The star's strange activity was originally discovered with the no-longer-functional Kepler telescope, but now scientists have followed up with observations from the Spitzer telescope. The results will be published in Astrophysical Journal Letters.
Although Spitzer can't tell us much about whether there are aliens around the star KIC 8462852, it can help to sort through the other possibilities. A press release explains:
If a planetary impact, or a collision amongst asteroids, were behind the mystery of KIC 8462852, then there should be an excess of infrared light around the star. Dusty, ground-up bits of rock would be at the right temperature to glow at infrared wavelengths.

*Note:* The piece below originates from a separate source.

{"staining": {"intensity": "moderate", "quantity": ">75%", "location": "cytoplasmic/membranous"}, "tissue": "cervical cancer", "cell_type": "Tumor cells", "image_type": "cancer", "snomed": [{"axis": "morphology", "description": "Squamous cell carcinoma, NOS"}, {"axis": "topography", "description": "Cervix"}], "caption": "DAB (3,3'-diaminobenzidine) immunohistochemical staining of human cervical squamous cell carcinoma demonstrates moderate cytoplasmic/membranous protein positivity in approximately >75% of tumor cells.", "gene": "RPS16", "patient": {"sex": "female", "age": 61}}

When Spitzer looked for that excess infrared light, it found none. This suggests that the planetary/asteroid collision hypothesis may be incorrect. But, there's a caveat: Kepler observed the weird light patterns in 2011 and 2013, whereas Spitzer took these observations in 2015. If the objects circling the star have a very long orbit, they might not currently be in the right position where the Earth-trailing telescope would be able to observe their glow.
The Allen Telescope Array has also turned its dishes toward the mysterious star, to listen in for radio signals that could indicate whether there are aliens around the star. The ATA didn't find evidence of aliens, but scientists are planning to listen again with a larger, more sensitive telescope next year.
Other telescopes will be observing the star as well, to try to shed light on this strange star behavior.